I felt my face and discovered that my false beard and moustaches had somehow become lost. I was still in my disguise as a workingman and hoped that was what the doctor took me for. I assured him I had recovered and was able to make my way home and he, kindly man, fortified me with a glass of brandy and water before allowing me to leave.
For a couple of days, I kept to my rooms, recovering my strength and wondering about the strange and alarming bout of delirium I had endured. But was it really delirium?
I kept an eye on the papers and on the second day, saw a paragraph stating that the landlord of a set of warehouses in Moon Lane was seeking one of his tenants who had unaccountably gone missing. He was a Mr. Chaffin, a gentleman of reclusive nature who was apparently engaged on some kind of scientific research.
And of M. Auguste Duclois I had no word. He did not appear on the appointed day to pay me the remainder of my fee, but then I had hardly earned it.

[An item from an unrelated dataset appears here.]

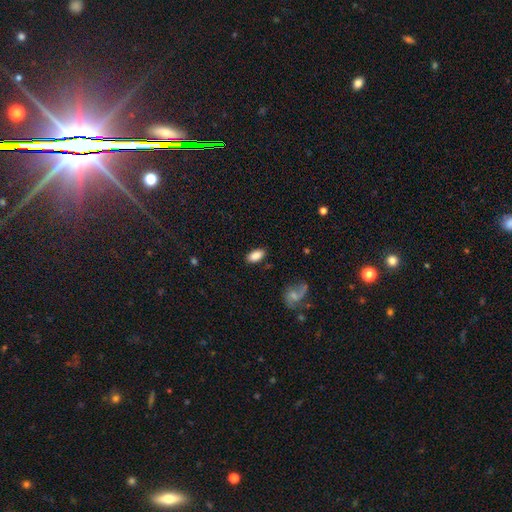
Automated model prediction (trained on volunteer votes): Smooth or featured? Predicted: smooth (p=0.85). How rounded? Predicted: in between (p=0.93). Merging? Predicted: none (p=0.84).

A week after my strange experience, the ever-helpful newspapers gave me startling information. It concerned the fatal explosion of the boilers of the steam packet Lily of France en route to Dieppe, one of the shocking tragedies of 1855. Among the list of dead passengers was the name of M. Auguste Duclois, known for his somewhat eccentric contributions to scientific studies.
This gave me pause. It looked as if he was hastily departing the shores of England. Could it be that, alerted by news of the search for Amos Chaffin, he took fright thinking that someone who knew of his bitter opposition to Chaffin might go to the police with the suggestion that he had something to do with the disappearance?
Hoping that if anyone saw a youngish man in rough clothing and with a scrubby beard and moustaches entering the warehouse in Moon Lane just before Chaffin’s disappearance, they would not identify him as myself, I lay low for a spell.
I hoped, too, that the next client to come along would be as liberal with his funds as the much-lamented M. Auguste Duclois.
Extract from a letter written in 1965 by Mr. Kenneth Spence to his friend Mr. Jim Morton. Mr. Spence, a retired Chief Superintendent of the Metropolitan Police, died four years later. He joined the police service in 1922 and retired in 1952. During the London blitz of 1940 onwards, as an Inspector, he had charge of a large portion of central London, coordinating operations between the police and the various branches of the Civil Defense services.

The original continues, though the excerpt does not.